On Sat, 1 Jun 2024 13:34:11 -0600
Mats Wichmann <mats at wichmann.us> wrote:

> On 5/31/24 11:59, Dieter Maurer via Python-list wrote:
> 
> hmmm, I "sent" this but there was some problem and it remained
> unsent. Just in case it hasn't All Been Said Already, here's the
> retry:
> 
> > HenHanna wrote at 2024-5-30 13:03 -0700:  
> >>
> >> Given a text file of a novel (JoyceUlysses.txt) ...
> >>
> >> could someone give me a pretty fast (and simple) Python program
> >> that'd give me a list of all words occurring exactly once?  
> > 
> > Your task can be split into several subtasks:
> >   * parse the text into words
> > 
> >     This depends on your notion of "word".
> >     In the simplest case, a word is any maximal sequence of
> > non-whitespace characters. In this case, you can use `split` for
> > this task  
> 
> This piece is by far "the hard part", because of the ambiguity. For 
> example, if I just say non-whitespace, then I get as distinct words 
> followed by punctuation.
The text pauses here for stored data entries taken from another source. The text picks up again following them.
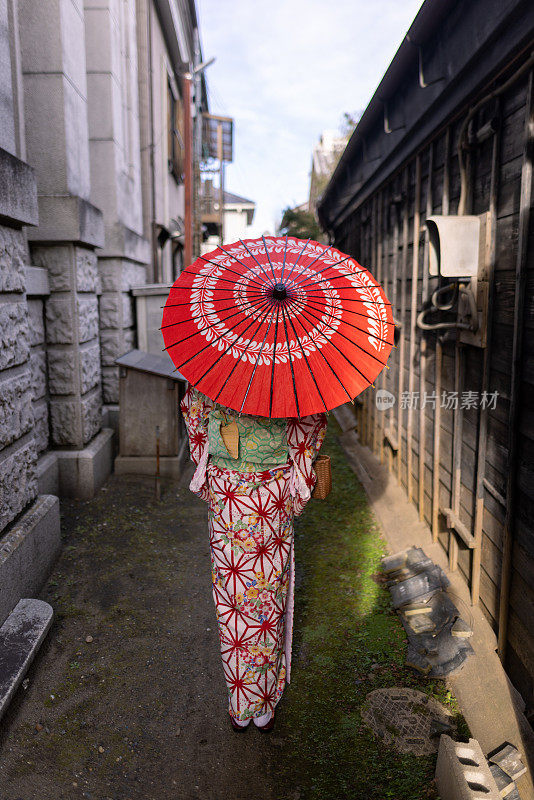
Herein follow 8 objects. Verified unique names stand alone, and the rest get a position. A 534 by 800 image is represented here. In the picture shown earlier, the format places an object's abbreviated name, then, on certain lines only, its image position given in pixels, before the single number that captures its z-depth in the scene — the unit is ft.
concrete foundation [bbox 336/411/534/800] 8.32
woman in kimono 8.30
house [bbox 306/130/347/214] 70.33
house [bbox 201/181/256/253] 97.96
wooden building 8.93
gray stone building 11.89
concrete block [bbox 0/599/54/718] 9.00
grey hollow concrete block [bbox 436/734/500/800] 7.01
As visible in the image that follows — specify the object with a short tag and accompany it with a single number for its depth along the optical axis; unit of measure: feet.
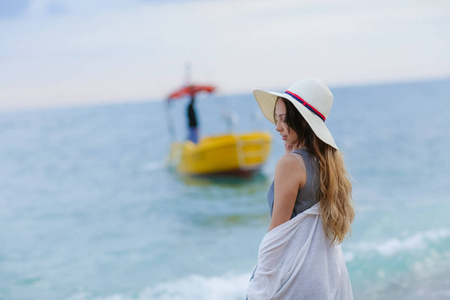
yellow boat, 43.91
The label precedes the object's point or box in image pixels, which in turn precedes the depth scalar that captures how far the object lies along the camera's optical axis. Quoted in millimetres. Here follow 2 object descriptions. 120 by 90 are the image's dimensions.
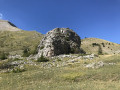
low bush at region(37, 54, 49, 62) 23309
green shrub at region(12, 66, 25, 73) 16440
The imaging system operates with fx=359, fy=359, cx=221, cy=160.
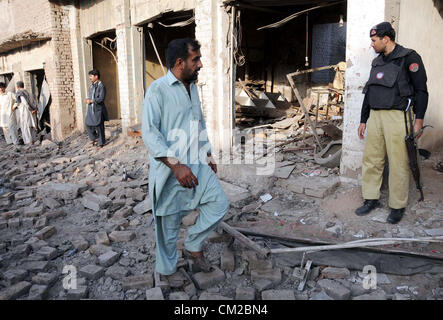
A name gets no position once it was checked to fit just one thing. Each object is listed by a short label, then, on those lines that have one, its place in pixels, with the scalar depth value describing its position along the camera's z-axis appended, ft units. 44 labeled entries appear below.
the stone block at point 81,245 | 12.23
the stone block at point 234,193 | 15.89
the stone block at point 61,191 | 17.70
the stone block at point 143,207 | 15.26
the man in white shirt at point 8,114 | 33.96
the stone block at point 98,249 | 11.75
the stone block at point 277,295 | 9.00
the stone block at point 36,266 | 10.72
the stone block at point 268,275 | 9.82
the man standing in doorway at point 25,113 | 34.17
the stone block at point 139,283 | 9.66
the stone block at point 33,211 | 15.31
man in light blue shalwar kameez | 8.50
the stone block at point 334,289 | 8.99
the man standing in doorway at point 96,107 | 26.79
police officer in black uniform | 11.73
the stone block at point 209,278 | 9.61
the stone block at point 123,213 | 15.10
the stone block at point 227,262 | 10.44
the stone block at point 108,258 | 11.00
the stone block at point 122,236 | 12.75
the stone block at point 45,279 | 9.88
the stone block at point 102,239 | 12.43
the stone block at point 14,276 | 10.08
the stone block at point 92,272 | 10.23
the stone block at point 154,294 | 9.02
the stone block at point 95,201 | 16.10
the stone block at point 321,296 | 9.12
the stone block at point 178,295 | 9.07
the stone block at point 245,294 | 9.08
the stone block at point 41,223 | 14.29
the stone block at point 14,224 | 14.38
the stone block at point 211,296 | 9.02
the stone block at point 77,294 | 9.34
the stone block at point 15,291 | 9.20
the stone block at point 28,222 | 14.47
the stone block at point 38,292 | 9.24
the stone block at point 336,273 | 9.94
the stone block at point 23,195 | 17.99
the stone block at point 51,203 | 16.53
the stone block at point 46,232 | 13.14
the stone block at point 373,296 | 8.90
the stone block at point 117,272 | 10.30
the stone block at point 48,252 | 11.59
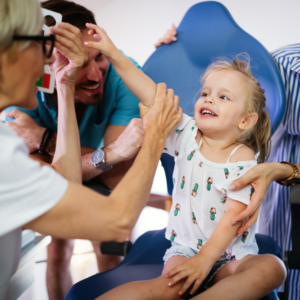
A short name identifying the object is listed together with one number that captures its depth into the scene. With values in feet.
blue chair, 3.65
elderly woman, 1.77
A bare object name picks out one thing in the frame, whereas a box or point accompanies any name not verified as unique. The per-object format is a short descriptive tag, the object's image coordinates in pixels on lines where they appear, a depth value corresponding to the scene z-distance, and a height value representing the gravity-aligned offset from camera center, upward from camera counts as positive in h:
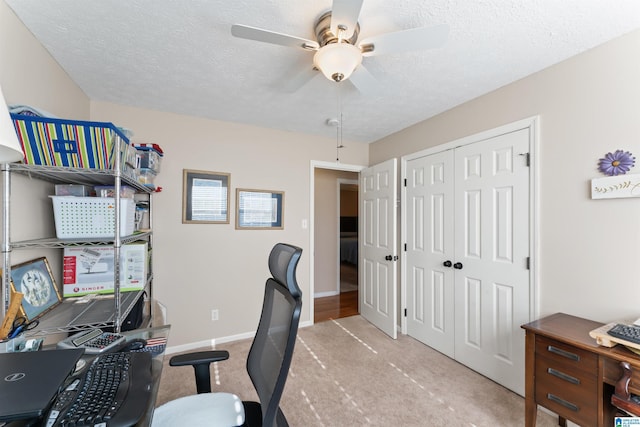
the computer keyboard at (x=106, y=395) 0.68 -0.54
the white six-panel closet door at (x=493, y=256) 1.96 -0.32
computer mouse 1.21 -0.61
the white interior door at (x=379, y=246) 2.93 -0.37
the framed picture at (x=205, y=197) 2.65 +0.19
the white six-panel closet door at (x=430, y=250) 2.50 -0.35
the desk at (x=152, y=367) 0.70 -0.60
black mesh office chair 0.85 -0.62
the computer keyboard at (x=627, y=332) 1.18 -0.55
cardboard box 1.61 -0.36
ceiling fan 1.14 +0.83
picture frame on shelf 1.27 -0.38
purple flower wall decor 1.47 +0.31
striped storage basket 1.21 +0.36
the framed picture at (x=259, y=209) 2.90 +0.07
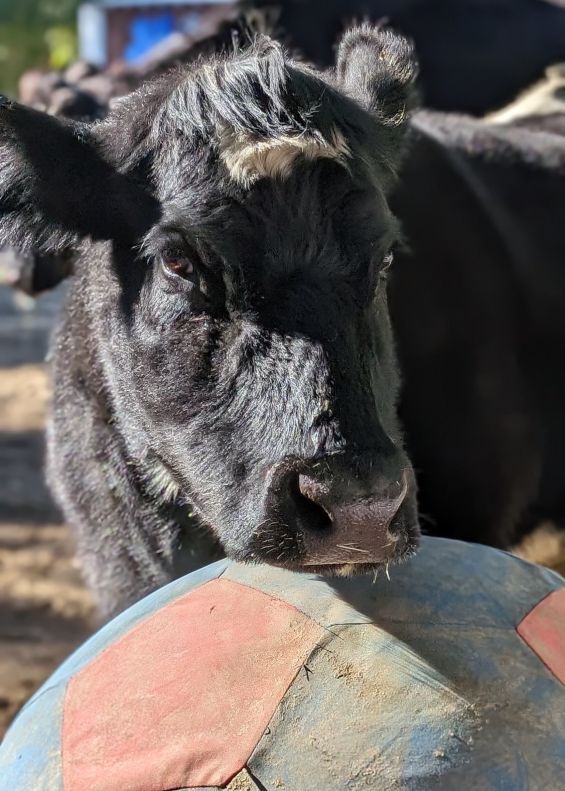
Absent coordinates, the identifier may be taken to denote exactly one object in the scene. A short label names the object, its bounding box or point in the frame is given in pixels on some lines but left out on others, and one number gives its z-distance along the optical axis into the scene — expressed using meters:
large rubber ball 1.77
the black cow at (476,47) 6.23
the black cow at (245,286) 2.19
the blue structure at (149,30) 20.34
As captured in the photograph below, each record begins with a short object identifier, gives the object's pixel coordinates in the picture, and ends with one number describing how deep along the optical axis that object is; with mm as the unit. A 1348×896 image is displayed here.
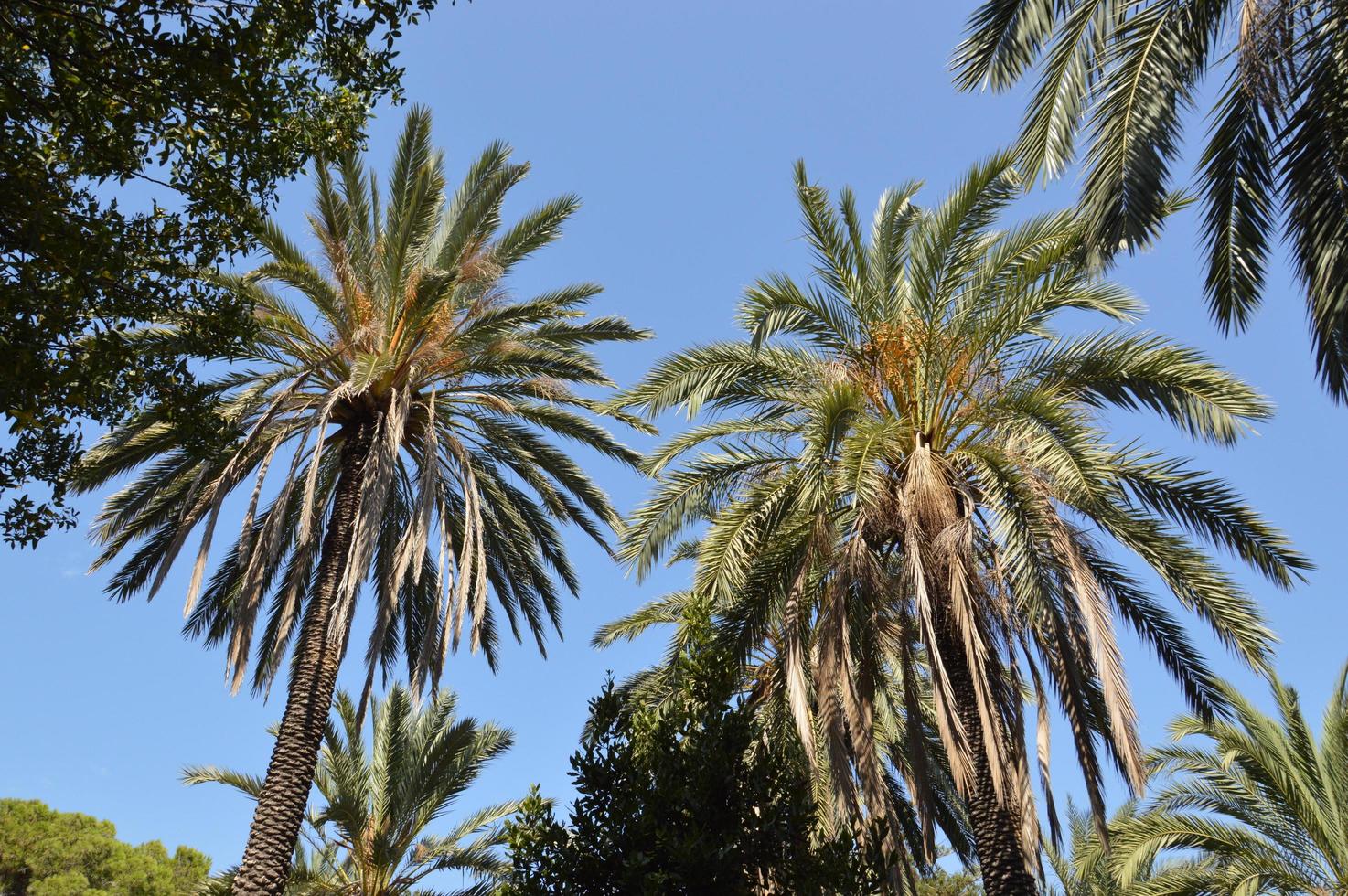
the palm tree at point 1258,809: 15219
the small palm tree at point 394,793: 16266
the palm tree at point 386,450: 11750
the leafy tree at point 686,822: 6781
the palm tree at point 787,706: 8312
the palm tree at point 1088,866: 17203
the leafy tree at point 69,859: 26828
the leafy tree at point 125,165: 5848
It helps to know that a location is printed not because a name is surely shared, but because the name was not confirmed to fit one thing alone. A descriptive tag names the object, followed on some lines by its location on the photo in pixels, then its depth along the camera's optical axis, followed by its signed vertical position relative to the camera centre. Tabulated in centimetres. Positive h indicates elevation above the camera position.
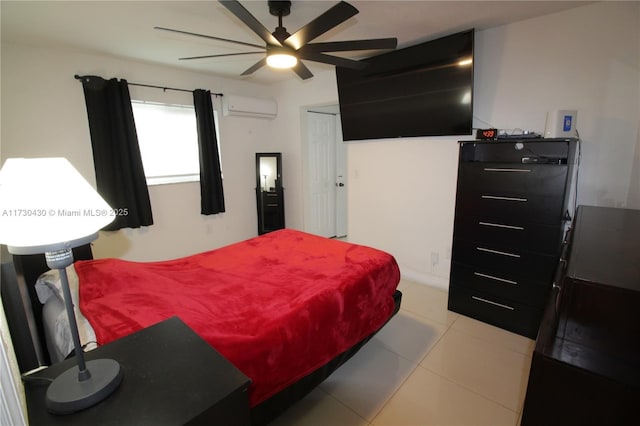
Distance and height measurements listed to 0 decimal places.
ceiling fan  155 +75
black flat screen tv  264 +66
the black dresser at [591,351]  96 -72
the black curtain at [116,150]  302 +18
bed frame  94 -65
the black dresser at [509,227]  212 -57
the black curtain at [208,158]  371 +7
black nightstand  76 -64
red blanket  139 -78
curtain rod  291 +91
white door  450 -29
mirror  437 -45
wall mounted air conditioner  394 +78
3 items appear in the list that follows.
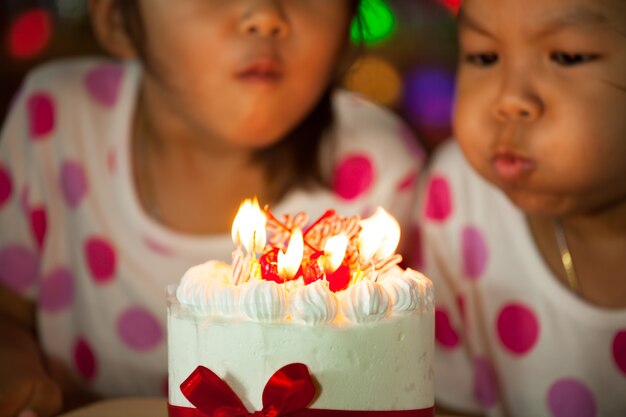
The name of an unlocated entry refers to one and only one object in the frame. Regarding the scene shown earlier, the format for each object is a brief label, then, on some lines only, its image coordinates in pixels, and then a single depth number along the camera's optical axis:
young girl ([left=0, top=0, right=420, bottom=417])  1.41
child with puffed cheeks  1.10
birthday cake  0.93
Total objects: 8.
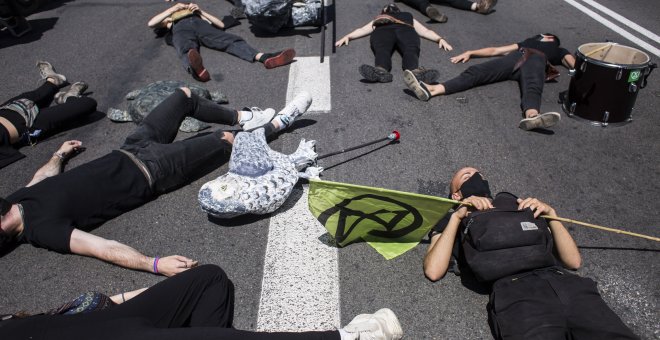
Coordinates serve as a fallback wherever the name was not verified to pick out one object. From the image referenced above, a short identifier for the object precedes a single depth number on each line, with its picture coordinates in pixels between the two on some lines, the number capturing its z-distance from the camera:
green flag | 3.10
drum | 4.46
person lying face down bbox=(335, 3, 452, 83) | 5.65
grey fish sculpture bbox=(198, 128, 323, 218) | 3.50
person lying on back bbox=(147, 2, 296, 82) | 6.13
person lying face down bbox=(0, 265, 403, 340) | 2.42
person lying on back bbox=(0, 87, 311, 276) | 3.33
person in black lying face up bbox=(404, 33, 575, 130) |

What about hyphenation - of which there's
> both the compound word forms and the ones at the end of lines if the
> source text has been formatted that way.  Are all-lowercase words
> different than the same word starting with a capital?  What about
> non-initial capitals, as happens a fair bit in modern usage with
> acronyms, trademarks (perhaps not in Ulysses? :-) ), etc. What about
> accented letters?
> 
> If you want what's at least a quick starting point to play with, you 
> could use a very simple regex - a fair amount of thought has gone
> into what a "word character" is (\w), so it deals with excluding both 
> punctuation and whitespace.
> 
> import re
> from collections import Counter
> 
> with open("JoyceUlysses/txt", "r") as f:
>      wordcount = Counter(re.findall(r'\w+', f.read().lower()))
> 
> Now you have a Counter object counting all the "words" with their 
> occurrence counts (by this definition) in the document. You can fish 
> through that to answer the questions asked (find entries with a count
> of 1, 2, 3, etc.)
> 
> Some people Go Big and use something that actually tries to recognize 
> the language, and opposed to making assumptions from ranges of 
> characters.  nltk is a choice there.  But at this point it's not
> really "simple" any longer (though nltk experts might end up
> disagreeing with that).
> 
> 

The Gutenburg Project publishes "plain text".  That's another problem,
because "plain text" means UTF-8....and that means unicode...and that
means running some sort of unicode-to-ascii conversion in order to get
something like "words".  A couple of hours....a couple of hundred lines
of C....problem solved!